Harold Budd is an American avant-garde, experimental, and ambient composer who had his first release in 1978 (which, my dear reader, was most likely before you were even born). He is most notably known for his works produced by and with Brian Eno, especially the album titled Ambient 2: The Plateaux Of Mirror (Polydor, 1980), but Budd always felt being “kidnapped” into the ambient category applied for the use of his sustained and atmospheric piano playing, a technique he termed “soft pedal”. Nevertheless, at a young and ripe age of 77, Budd continues to compose and record music, with most recent releases appearing on the San Diego based Darla Records. And for that, we’re thankful!
On the eleven sequentially titled pieces, Jane 1-11, we find minimal compositions of cozy, hushed and serene keys, droning pads, and sparse droplets of sound. The music flows, swells and ebbs through the plateaus and valleys of silence. The plucked strings, struck marimbas and various synthetic instruments often wonder around the main theme, which is less aimless and more contemplating in nature. There is plenty of reverb, but it is administered with care, like a thin layer of ointment on a slow healing wound. The rest is explored through ongoing resonance, harmony and meticulous stereo field placement. And although he seems to reject the prescribed categorization of styles, with most pieces [especially the gorgeous Jane 8], Budd seems to define what was once proclaimed by the ambient movement itself: music that is as ignorable as it is interesting.

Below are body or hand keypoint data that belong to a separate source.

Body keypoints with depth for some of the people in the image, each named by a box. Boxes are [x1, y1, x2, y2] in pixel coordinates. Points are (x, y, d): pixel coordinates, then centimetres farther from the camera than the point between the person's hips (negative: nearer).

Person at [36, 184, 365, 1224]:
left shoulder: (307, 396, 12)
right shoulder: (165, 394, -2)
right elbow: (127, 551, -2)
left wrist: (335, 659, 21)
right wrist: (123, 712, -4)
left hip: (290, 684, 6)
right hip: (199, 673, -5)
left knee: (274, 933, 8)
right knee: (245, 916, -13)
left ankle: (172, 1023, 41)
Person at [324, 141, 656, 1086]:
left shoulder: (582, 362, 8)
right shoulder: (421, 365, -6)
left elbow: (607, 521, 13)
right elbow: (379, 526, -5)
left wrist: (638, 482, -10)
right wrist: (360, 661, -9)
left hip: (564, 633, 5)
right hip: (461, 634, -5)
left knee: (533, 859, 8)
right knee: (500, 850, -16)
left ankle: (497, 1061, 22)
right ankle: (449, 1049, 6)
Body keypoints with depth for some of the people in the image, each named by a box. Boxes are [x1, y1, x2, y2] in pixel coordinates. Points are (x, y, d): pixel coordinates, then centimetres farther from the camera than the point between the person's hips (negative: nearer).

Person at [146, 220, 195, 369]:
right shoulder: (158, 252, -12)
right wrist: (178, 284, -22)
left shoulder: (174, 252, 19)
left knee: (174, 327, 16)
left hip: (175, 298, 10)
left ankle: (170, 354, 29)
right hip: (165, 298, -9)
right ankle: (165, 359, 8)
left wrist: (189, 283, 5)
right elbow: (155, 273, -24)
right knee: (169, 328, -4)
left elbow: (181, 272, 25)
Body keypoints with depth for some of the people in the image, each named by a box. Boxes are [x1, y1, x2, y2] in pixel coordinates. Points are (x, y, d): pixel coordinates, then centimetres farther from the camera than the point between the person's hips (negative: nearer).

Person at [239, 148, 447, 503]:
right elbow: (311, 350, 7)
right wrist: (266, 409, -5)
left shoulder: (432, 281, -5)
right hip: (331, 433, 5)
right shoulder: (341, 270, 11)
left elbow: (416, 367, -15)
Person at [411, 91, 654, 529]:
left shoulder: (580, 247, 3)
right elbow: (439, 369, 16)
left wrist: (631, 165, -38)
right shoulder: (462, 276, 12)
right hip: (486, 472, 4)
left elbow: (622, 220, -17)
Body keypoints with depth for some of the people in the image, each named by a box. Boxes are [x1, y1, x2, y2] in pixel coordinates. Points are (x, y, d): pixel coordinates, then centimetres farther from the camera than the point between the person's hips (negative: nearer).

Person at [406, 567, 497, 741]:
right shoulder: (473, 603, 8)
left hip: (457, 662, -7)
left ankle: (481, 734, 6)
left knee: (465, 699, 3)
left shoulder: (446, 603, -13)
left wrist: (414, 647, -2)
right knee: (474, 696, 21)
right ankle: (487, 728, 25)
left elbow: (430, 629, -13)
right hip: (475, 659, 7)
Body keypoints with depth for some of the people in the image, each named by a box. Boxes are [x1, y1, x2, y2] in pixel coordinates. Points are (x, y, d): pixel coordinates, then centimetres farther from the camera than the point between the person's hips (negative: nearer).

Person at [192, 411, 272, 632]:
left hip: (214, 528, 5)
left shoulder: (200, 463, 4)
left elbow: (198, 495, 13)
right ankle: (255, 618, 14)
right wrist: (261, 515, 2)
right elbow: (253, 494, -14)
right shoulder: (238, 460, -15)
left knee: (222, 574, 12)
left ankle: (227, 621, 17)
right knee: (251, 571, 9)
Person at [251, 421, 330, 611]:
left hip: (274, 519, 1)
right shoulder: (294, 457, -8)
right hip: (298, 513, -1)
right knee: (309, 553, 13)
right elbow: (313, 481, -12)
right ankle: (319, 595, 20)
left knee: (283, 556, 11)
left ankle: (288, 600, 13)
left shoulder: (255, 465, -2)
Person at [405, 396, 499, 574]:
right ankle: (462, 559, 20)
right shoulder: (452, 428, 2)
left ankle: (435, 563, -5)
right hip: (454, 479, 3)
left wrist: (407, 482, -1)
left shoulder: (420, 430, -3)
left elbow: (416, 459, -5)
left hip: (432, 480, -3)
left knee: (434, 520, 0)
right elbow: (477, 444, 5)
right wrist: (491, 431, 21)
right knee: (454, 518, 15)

“It’s simple. I broke out and broke back to my earlier days: A triangle of risk, improvisation and joy — as I say, very simple. My rules to myself were: No plan, no notes, no ideas, no microphones; except for Jane 1 I stuck to it. My other rule — the most important one — was: At least one piece per day, finished, mixed and not to be revisited again. Jane 7, 8, 9 were done in one day… Brad Ellis was my guide through this: An untiring day, ready to go again… To quote a letter to me from Mark Tobey: … “It fell off the edge of my brush.”” – Harold Budd
Since some pieces were written in just one day, do not be discouraged by the presumed haste and dismissal. After all, this is an output of a very seasoned musician we are talking about here. Hear the ease with which he paints the pallette of emotion we all strive to perfect. In the case of somewhat mysterious album title, I point you to Jane Maru, an artist who not only provided the cover art for the album, but also, most likely, the much-needed muse. Be sure to also pick up Budd’s collaboration with Eraldo Bernocchi and Robin Guthrie, titled Winter Garden (RareNoise, 2011) as well as In The Mist (Darla, 2011) and Bandits Of Stature (Darla, 2012).